In conditions of frost or black ice, it is important to note traffic conditions when considering treatment. At temperatures of 28 to 35 degrees F, apply prewetted solid chemical when the traffic rate is less than 100 vehicles per hour. Liquid chemicals may be applied when the traffic rate is greater than 100 vehicles per hour. However, do not apply liquids if the ice is so thick that the pavement cannot be seen.

Both liquids or prewetted solid chemicals should be spread at a rate of 25 to 65 lb per lane mile. Be sure to monitor the pavement closely under these conditions. If thin ice forms, reapply the chemical at a higher rate.

Liquid chemical use on the rise

Even though the anti-icing strategy is very new, many states have already incorporated the practice into their overall snowfighting strategies. As a manufacturer of liquid calcium chloride, Dow routinely monitors state practices and recently contacted 20 state DOTs to track snowfighting strategies. Results of the company's poll are detailed.

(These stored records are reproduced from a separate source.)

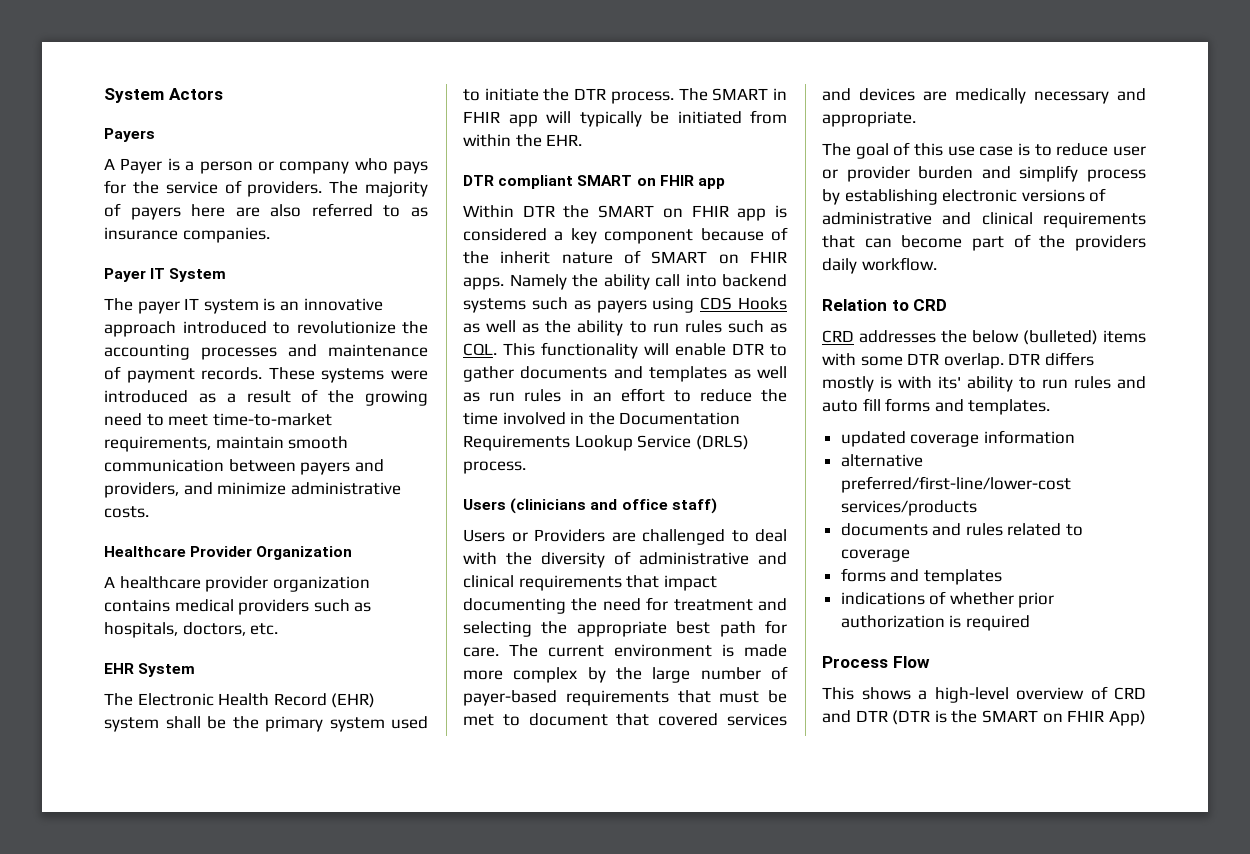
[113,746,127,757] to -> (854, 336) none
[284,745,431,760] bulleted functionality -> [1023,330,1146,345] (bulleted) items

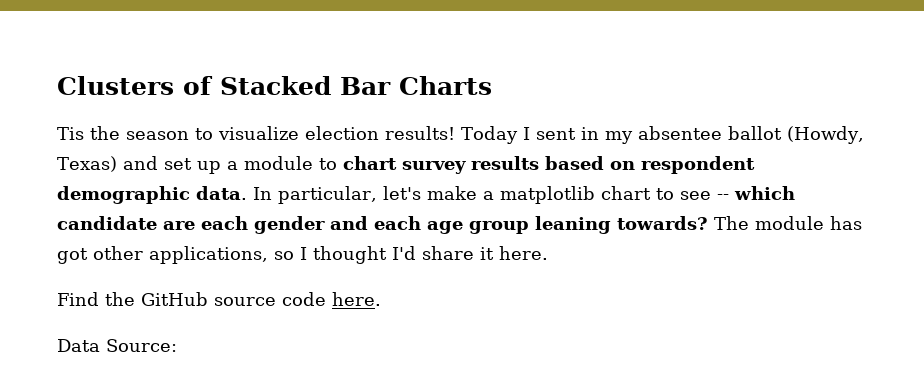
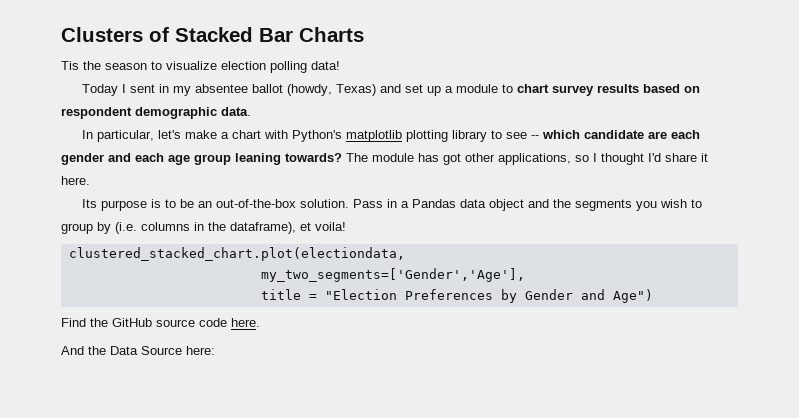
[385,126,455,140] results! -> [270,61,340,73] polling data! //
[786,126,864,144] (Howdy, -> [287,84,333,96] (howdy,
(247, 193) none -> (251, 111) //
[499,186,651,204] matplotlib chart -> [232,130,488,142] chart with Python's matplotlib plotting library
(548, 253) none -> [82,199,703,211] [61,222,346,234] [68,247,405,261] [260,268,525,282] [260,289,653,303] // Its purpose is to be an out-of-the-box solution. Pass in a Pandas data object and the segments you wish to group by (i.e. columns in the dataframe), et voila! // clustered_stacked_chart.plot(electiondata, // my_two_segments=['Gender','Age'], // title = "Election Preferences by Gender and Age")
[57,339,177,352] Data Source: -> [61,346,215,355] And the Data Source here:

Trend projected to continue

According to Jim Gall, Dow senior development chemist, conversations with states that are not currently using the anti-icing strategy indicate they may soon.

"In every case, interest in anti-icing is high. Almost every state we spoke with indicated they will look more closely at this strategy. As many concluded, public demand for bare pavement conditions and increasing pressure on budgets makes anti-icing an attractive concept.

"They must seriously consider anything that can get the job done and save money in the process. Right now it's a matter of local testing and refining the FHWA guidelines which, of necessity, are very general. Overall, though, the states we spoke with are bullish on the anti-icing concept."